**WHAT THE EXERCISE ASKS:**
Duplicate the part of the commit notification between "This PR moves" and "the schema.", inclusive, word for word.

══ EXCERPT ══

This is an automated email from the ASF dual-hosted git repository.
JingsongLi pushed a commit to branch master
in repository https://gitbox.apache.org/repos/asf/paimon.git
The following commit(s) were added to refs/heads/master by this push:
new 347ec25fd0 [core] Validate file index related options (#7846)
347ec25fd0 is described below
commit 347ec25fd05f961e62638dda16f14c4a509476c9
Author: tsreaper <[email protected]>
AuthorDate: Thu May 14 11:55:51 2026 +0800
[core] Validate file index related options (#7846)
Add schema-level validation for the file-index.<index-type>.columns
options (bloom-filter / bitmap / bsi / range-bitmap).
Currently, if a user configures a column name that does not exist in the
table schema (or uses the nested col[k] syntax on a non-map column / a
map with a non-string key), the table can be created and written to
successfully, but the write job will fail much later — when
MergeTreeWriter.flushWriteBuffer triggers DataFileIndexWriter.<init>
during checkpoint, throwing IllegalArgumentException: xxx does not exist
in column fields (or is not map type / Only support map data type with
key field of CHAR、VARCHAR、STRING.). The same misconfiguration also
blocks compaction.
This PR moves these three checks up-front into SchemaValidation so the
error is surfaced at create-table / alter-table time:
1. Every column listed in any file-index.<type>.columns must exist in
the schema.
2. If nested syntax col[k] is used, col must be of MAP type.
3. A MAP referenced via nested syntax must have CHAR / VARCHAR key type
(matching MapFileIndexMaintainer's runtime requirement).
---
.../org/apache/paimon/schema/SchemaValidation.java | 47 ++++++++++++++
.../apache/paimon/schema/SchemaValidationTest.java | 75 ++++++++++++++++++++++
.../procedure/RewriteFileIndexProcedureITCase.java | 2 +-
3 files changed, 123 insertions(+), 1 deletion(-)

═══
══ SOURCE DATA ══

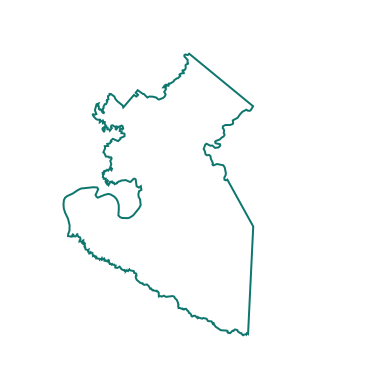 outline of Jesús Carranza, Veracruz, Mexico, rotated 216°
{"feature_id": "50627088B88561076881356", "entity_name": "Jesús Carranza", "entity_type": "district", "adm_level": 2, "iso_a3": "MEX", "parent_name": "Mexico", "parent_adm1": "Veracruz", "projection": "natural_earth1", "projection_center": [-94.861, 17.388], "detail": "fine", "context": "isolated", "style": "outline", "palette": "teal", "viewbox_px": 384, "rotation_deg": 216, "n_neighbors": 0, "source": "geoboundaries", "source_scale": "gbopen_adm2", "svg_char_len": 5953}
<svg xmlns="http://www.w3.org/2000/svg" viewBox="0 0 384 384"><g transform="rotate(216 192 192)"><path d="M275.6,302.2L275.9,300.4L278.2,299.3L278.6,298.2L277.8,297.2L273.0,296.2L271.9,294.3L270.8,293.9L270.6,293.5L271.8,291.5L271.7,290.6L270.0,288.8L269.6,287.0L269.9,285.9L271.1,285.0L271.0,284.5L268.9,283.8L268.5,283.3L270.2,281.8L271.1,280.2L271.1,279.5L269.7,279.0L270.2,275.9L271.0,275.1L272.1,272.0L271.9,270.4L273.5,266.7L274.4,266.3L274.5,265.6L273.8,265.1L273.5,264.2L275.6,263.7L274.8,262.2L275.3,261.5L276.4,262.8L276.7,262.2L276.7,259.8L275.3,260.8L274.0,260.4L273.5,259.8L273.3,256.6L270.7,255.5L270.2,253.1L270.7,251.0L273.1,247.4L274.0,247.1L276.4,247.4L279.7,246.1L282.6,244.2L283.7,242.2L288.6,243.0L289.3,242.5L295.8,242.4L295.9,239.2L292.8,238.9L292.7,238.2L293.2,236.5L296.0,236.4L297.3,220.0L298.9,221.2L306.0,221.6L308.8,222.3L310.9,223.6L315.2,223.6L316.3,222.9L315.7,222.0L316.3,220.1L314.1,217.8L314.9,216.6L314.7,215.7L313.7,215.4L313.2,212.5L314.2,211.7L313.7,208.9L312.9,208.1L313.1,207.3L312.1,205.3L310.0,204.6L309.9,203.9L311.0,203.7L314.5,205.2L314.9,204.4L316.1,204.4L317.8,206.6L318.9,206.3L319.6,208.7L320.8,206.9L318.6,201.1L315.2,198.8L316.0,197.5L317.8,196.7L317.8,196.3L316.3,195.4L312.2,194.6L310.5,195.2L308.9,196.4L307.6,194.2L306.4,197.3L306.1,197.5L304.6,195.5L304.0,197.1L303.6,197.3L302.5,195.6L300.4,195.0L301.8,191.2L301.4,190.2L299.0,189.1L298.6,189.4L298.8,190.1L300.5,193.1L298.1,194.4L297.3,193.0L295.5,194.1L294.5,193.4L294.4,196.6L295.6,196.8L296.3,198.3L295.4,199.3L292.8,199.4L291.6,200.7L291.0,200.0L290.9,198.1L290.1,198.0L289.8,201.4L287.9,204.4L286.6,204.3L284.9,202.8L285.2,201.8L287.6,201.4L286.4,198.9L284.5,199.6L283.7,198.1L281.5,199.4L280.5,199.2L279.4,197.3L281.7,193.6L281.1,192.7L281.7,189.7L287.3,188.5L287.8,186.2L287.7,185.3L286.9,185.3L287.1,182.9L288.8,181.1L287.0,179.9L289.5,177.8L288.0,176.3L287.0,172.0L285.8,171.9L282.5,170.1L280.1,171.6L279.2,171.2L277.8,172.5L277.2,172.3L276.6,171.6L276.4,169.1L273.7,167.1L272.7,164.1L270.4,163.8L270.0,162.3L272.4,162.7L272.3,160.1L273.7,160.0L273.6,159.4L274.3,158.7L274.2,157.9L275.1,157.7L275.4,157.1L274.5,155.7L275.1,155.8L275.5,155.1L274.8,154.8L274.8,154.0L273.9,153.6L272.8,151.6L271.1,151.5L271.0,151.0L269.6,152.0L269.4,151.2L268.2,151.0L268.1,149.6L267.4,149.3L266.9,150.5L267.4,150.7L267.2,151.8L266.6,151.7L266.7,149.7L265.9,149.6L266.1,148.7L265.0,148.3L264.8,149.0L263.6,148.5L263.8,151.2L264.3,151.8L263.0,153.4L262.4,152.7L261.1,152.8L261.1,153.5L260.4,153.6L259.1,152.9L257.8,155.1L258.2,155.5L257.3,157.7L256.7,158.1L255.9,159.8L252.5,162.7L248.0,163.7L247.6,164.2L247.0,168.4L246.1,169.1L245.0,169.1L240.2,164.1L237.5,164.4L236.8,166.6L234.2,164.0L235.3,161.5L234.1,158.7L232.4,156.8L229.6,155.4L225.8,151.2L225.3,147.9L225.8,138.9L226.3,137.2L227.5,134.4L228.6,133.1L233.4,129.8L235.7,129.4L237.8,129.8L241.2,135.2L243.8,138.6L246.9,140.9L249.2,142.0L252.1,142.6L256.3,142.2L258.6,141.2L261.0,138.4L264.9,132.0L266.6,132.1L268.3,132.9L269.5,139.1L271.4,139.9L274.6,137.9L283.8,129.6L285.3,126.8L287.6,120.6L290.5,115.5L291.3,112.9L290.9,110.2L288.5,106.2L286.0,103.3L282.5,100.7L276.6,97.5L271.6,93.3L268.4,88.7L267.5,85.3L266.4,83.5L262.9,85.2L262.7,85.8L263.4,86.5L263.5,87.6L262.8,87.7L261.7,86.7L260.1,87.6L259.8,88.7L260.2,90.0L259.9,90.4L258.9,89.5L257.2,89.0L256.1,89.5L254.9,88.8L254.3,88.0L254.5,86.9L253.9,85.8L253.4,86.5L252.0,86.7L251.5,87.3L251.8,88.3L251.5,88.9L251.1,88.2L249.9,87.7L250.3,87.5L250.5,86.1L249.5,86.0L248.9,87.3L248.3,87.4L247.9,86.0L247.1,85.6L246.9,84.5L246.1,84.3L245.2,85.0L245.7,84.0L244.3,83.0L242.1,83.8L241.8,84.5L241.0,82.6L239.9,82.8L239.0,81.8L238.6,82.1L238.5,83.4L238.2,83.2L237.9,83.9L236.7,84.1L234.4,81.9L233.7,83.0L232.5,83.1L232.5,82.5L231.6,82.4L231.4,83.3L230.8,83.1L230.4,82.0L227.6,83.6L226.9,83.1L226.8,83.8L225.9,84.4L226.0,85.5L225.2,85.0L224.7,85.6L224.6,85.1L223.9,86.5L222.6,85.2L222.4,85.8L221.5,85.4L220.7,86.3L220.1,86.1L219.5,87.9L218.9,87.7L218.7,86.8L218.4,87.1L217.1,85.9L216.3,86.0L216.0,85.5L214.7,86.4L214.3,86.2L214.2,86.8L213.2,86.7L212.2,87.5L211.0,87.1L210.5,87.5L209.7,85.8L209.2,85.9L207.7,86.8L206.7,89.1L203.7,88.1L201.7,88.4L200.8,89.2L199.9,88.5L199.4,88.8L199.1,89.7L198.9,89.3L198.8,90.1L197.3,90.4L197.2,92.5L196.4,92.1L192.6,93.8L191.3,92.6L189.2,93.2L187.8,91.8L188.2,91.4L187.3,89.8L185.3,88.5L181.0,88.1L179.0,88.5L178.4,89.1L177.6,88.6L176.1,88.8L174.1,90.7L171.5,90.4L168.9,89.1L168.4,89.9L166.2,89.2L165.9,89.8L164.4,90.0L162.5,91.3L162.1,90.9L160.9,91.4L159.7,90.9L157.4,88.0L156.6,89.1L155.0,89.6L153.9,91.5L151.4,91.9L146.4,96.5L144.7,96.8L143.2,96.0L141.0,95.8L137.8,93.9L137.6,93.3L136.6,92.9L136.1,91.4L135.3,90.8L134.5,90.8L134.4,90.4L133.5,91.1L130.8,91.7L130.9,92.1L129.7,92.2L129.8,92.5L128.1,94.0L125.9,93.3L124.9,93.5L123.4,92.4L122.7,92.7L120.6,92.3L119.3,91.2L118.4,91.6L118.0,92.6L116.7,93.7L113.5,93.3L113.6,94.2L112.8,94.0L112.6,94.4L109.3,95.5L108.8,96.7L105.7,98.0L103.2,97.0L100.1,98.8L98.2,97.9L97.6,98.7L97.1,98.6L97.0,97.4L95.5,97.6L93.9,96.9L87.5,97.1L82.2,100.4L81.2,100.3L80.7,99.3L80.1,99.3L78.2,100.2L77.6,103.6L76.8,104.0L76.7,105.7L76.3,106.1L74.1,106.9L72.8,106.1L70.0,106.2L69.0,106.8L68.1,106.2L66.4,106.2L66.2,107.0L64.7,108.7L64.3,108.6L64.6,110.0L63.2,110.1L122.2,200.1L170.7,222.8L171.4,221.4L172.9,221.0L174.3,222.5L174.6,225.1L175.6,227.1L180.0,231.1L182.4,232.0L188.3,229.3L190.2,226.2L191.0,226.0L191.7,226.4L192.0,227.6L196.2,229.9L198.2,231.9L199.7,232.1L201.6,230.5L203.1,230.4L205.8,232.7L207.8,233.6L209.1,238.2L208.6,239.6L204.5,240.2L202.7,241.6L199.3,241.2L196.7,243.7L196.4,246.1L197.5,247.1L201.6,245.3L202.9,246.4L202.6,247.5L200.4,250.8L199.9,253.7L199.1,255.3L199.1,257.0L199.7,257.8L201.1,258.4L201.8,260.2L203.0,261.3L204.7,261.8L205.6,263.3L204.4,265.8L200.6,268.6L199.1,270.7L199.2,271.9L201.1,273.9L198.7,278.8L198.8,283.2L198.4,286.5L196.4,290.5L194.6,290.6L192.9,291.7L192.6,292.9L193.0,297.3L275.6,302.2Z" fill="none" stroke="#0f766e" stroke-width="2"/></g></svg>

═══

**TASK RESULT:**
This PR moves these three checks up-front into SchemaValidation so the
error is surfaced at create-table / alter-table time:
1. Every column listed in any file-index.<type>.columns must exist in
the schema.